A case for Eckstein's defense

Well, a whole winter has gone by, and almost all of spring training, and yet we're still hearing people complain about David Eckstein's alleged defensive deficiencies, not just from FOX or TSN, but from Cardinal fans, who you'd think would know better.

So once again, I present to you the analysis I did in the pre-Scout.com days, taking a look at just why David Eckstein had such a low Range Factor (RF) in 2004 compared to the dearly departed Edgar Renteria.

I decided to check the GO/AO (ground ball and fly ball) rates and also the strikeout (K) rates for the Cardinals' and Angels' pitching staffs. The results were a little startling - Renteria had about 22% more fielding opportunities than Eckstein, but a RF only 15% higher than Eck's.
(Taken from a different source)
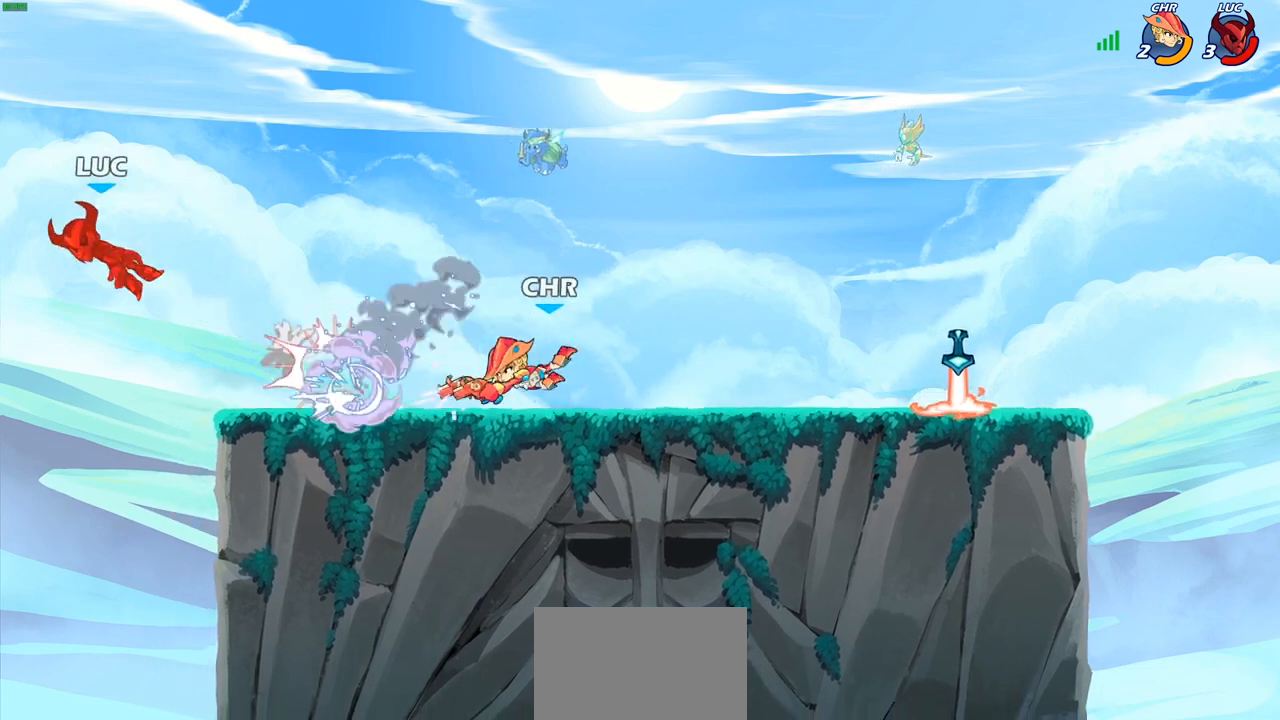
{"buttons": [], "left_stick": "center", "right_stick": "center", "events": [[50, "R2", "down"], [117, "left_stick", "center"], [150, "R2", "up"], [300, "R2", "down"], [400, "R2", "up"]]}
Here's how it worked:

Sorting the GO/AO ratio does indeed show the Cards at the top at 1.47 GO per AO, followed by the Braves at 1.37, the Diamondbacks at 1.36, and the Rockies at 1.34.

Seattle was the worst at 0.90; the Angels and Devil Rays were tied for second-worst at 1.01.
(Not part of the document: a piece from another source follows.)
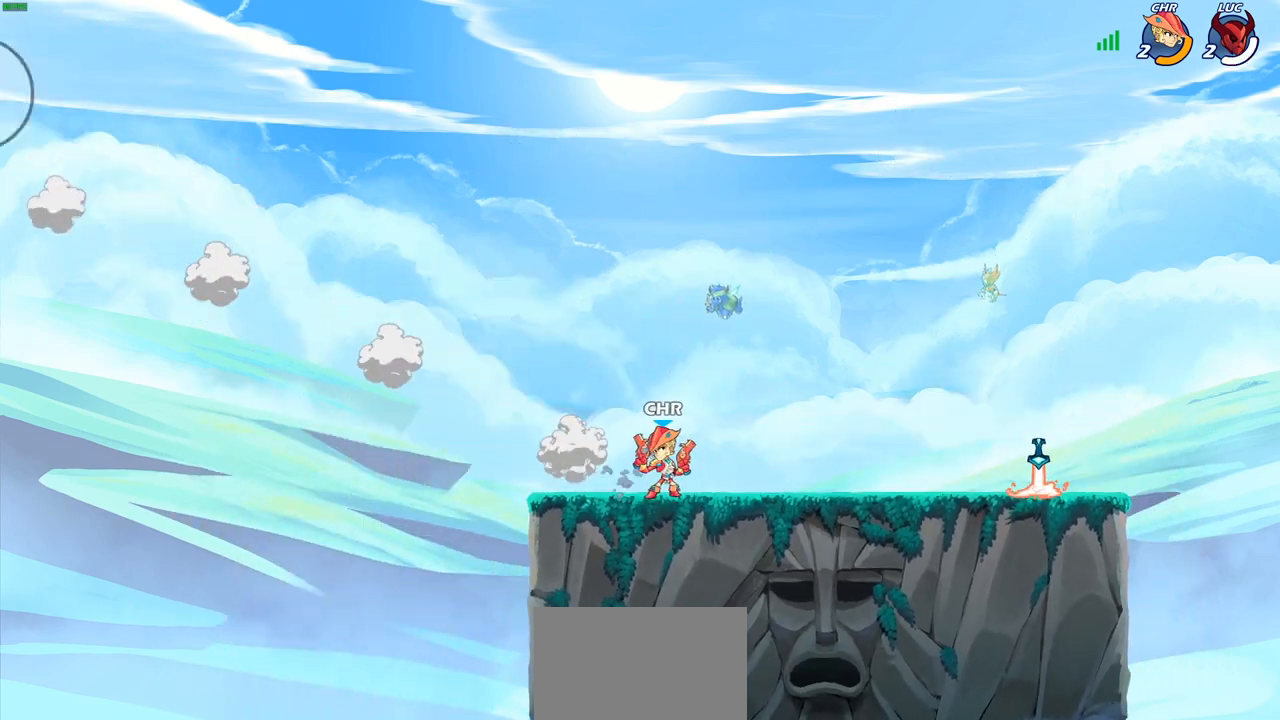
{"buttons": [], "left_stick": "center", "right_stick": "center", "events": []}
I'm presuming that these figures alone wouldn't be enough to determine the exact formula; you'd need to also calculate the GO/AO per 9 innings pitched rate.

To do that, we check the innings pitched (IP) totals and see that the Cards were 10th in MLB with 1453 2/3 IP; the Angels were 9th at 1454 1/3 - so Angel pitchers only pitched 2/3 of an inning more than Card pitchers - which is a difference of just 0.046% - completely negligible for our purposes.
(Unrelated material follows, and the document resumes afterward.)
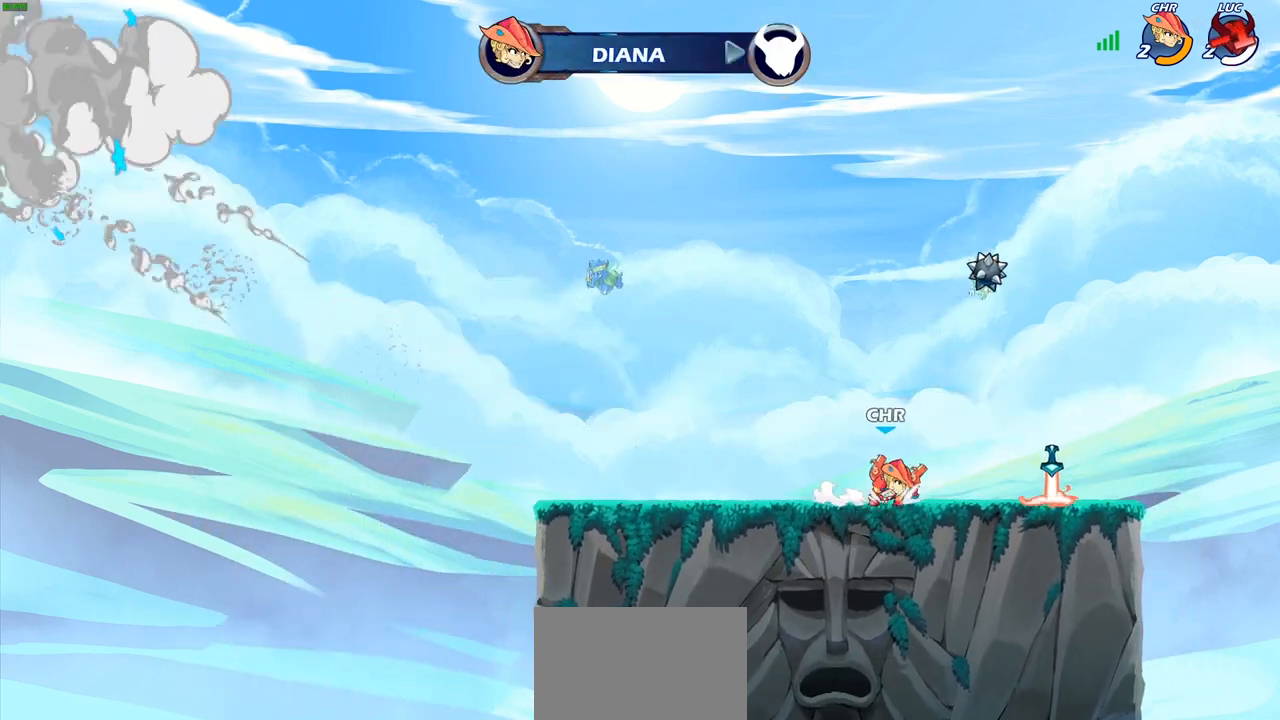
{"buttons": [], "left_stick": "center", "right_stick": "center", "events": []}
Then, we need to check the strikeouts. We can dispense with K's per 9 IP, since the two teams' IP rates are so close.

And we see that the Angel pitchers had 1164 strikeouts (3rd in the majors) to the Card pitchers' 1041 (16th in the majors). That's a difference of 153.

OK.

Taking the IP rates, we can calculate that Cardinal pitchers recorded 4361 outs and the Angel pitchers recorded 4363 outs.

Subtract the K's and we get 3320 non-K outs for Card pitchers, and 3199 non-K outs for Angel pitchers.

As a further refinement, eliminate the extra outs gained by double plays (DP) - the Cards turned 154 DP's (11th place in MLB) and the Angels 126 (third worst in the majors), and we get 3166 non-K-or-DP outs for Cards pitchers; 3073 non-K-or-DP outs for Angel pitchers.

Take the 1.47 and 1.01 ratios for GO/AO, and we get:

Card pitchers recorded 1886 outs by GO and 1280 outs by AO.

Angel pitchers recorded 1545 outs by GO and 1508 outs by AO.

That means Card pitchers recorded 22% more ground outs than did Angel pitchers.

So what?

Well... Renteria had a 4.41 RF to Eckstein's 3.83. That's only 15% better than Eckstein; given the 22% advantage the Cards had over the Angels in terms of ground outs, Renteria *should* have had a RF of 4.67 to Eck's 3.83; or Eck should have only had a 3.44 RF to be 22% below Renteria.

In other words, thus, the combination of the Angels' staff being more of a fly out/strike out pitching staff should have reduced Eckstein's RF by 22% for him to be comparable to Edgar Renteria. Since his actual RF was only 15% below Edgar's; the implication is that on the same neutral staff, Eckstein's RF is actually *better* than Edgar's - at least for 2004 - and that his moving to the Cards, a relatively low-K, low-AO, high GO staff, could result in an RF as high as 4.67 - a 5.9% improvement over Renteria's RF for 2004.

Considering that Edgar's highest RF as a Cardinal was 4.66 (in 2001; he's been at 4.28, 4.15, and 4.41 since then), it does mean we could actually see a slight improvement in 2005 with Eck instead Edgar at SS.

But he's got a ways to go to catch Ozzie - I don't see the numbers at MLB.com's site, but I seem to recall one of the old Bill James Abstracts calculating Ozzie's top RF at around 6.15 (!!) in 1980, the year he set the assists record in San Diego.